The result should be the lines from the one holding "-24,7 +24,7 @@" to the final line of the records, retyped exactly.

*** Opening Records for the exercise ***

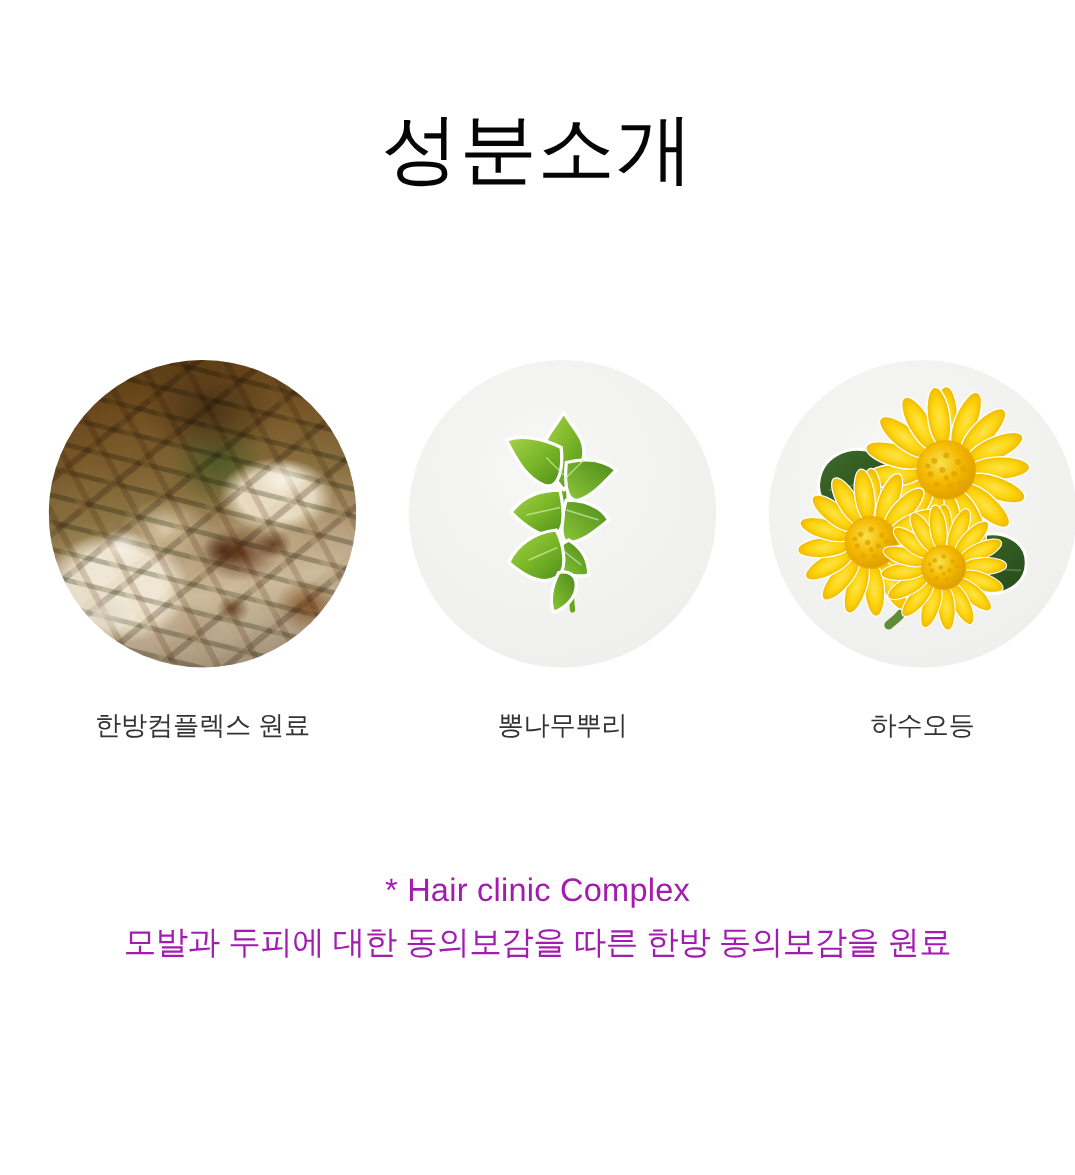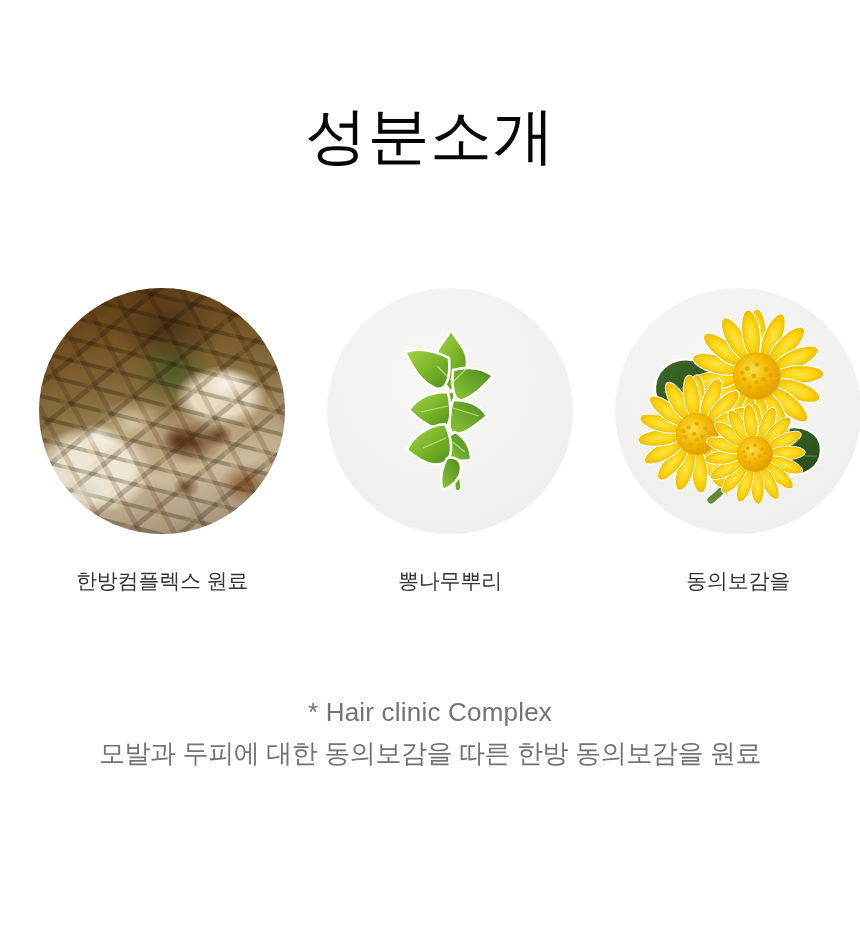--- a/index.html
+++ b/index.html
@@ -24,7 +24,7 @@
   .page-title {
     position: absolute;
     left: 0;
-    top: 96px;
+    top: 80px;
     width: 860px;
     text-align: center;
     font-size: 62px;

*** Closing Records for the exercise ***

- [Solution]
@@ -24,7 +24,7 @@
   .page-title {
     position: absolute;
     left: 0;
-    top: 96px;
+    top: 80px;
     width: 860px;
     text-align: center;
     font-size: 62px;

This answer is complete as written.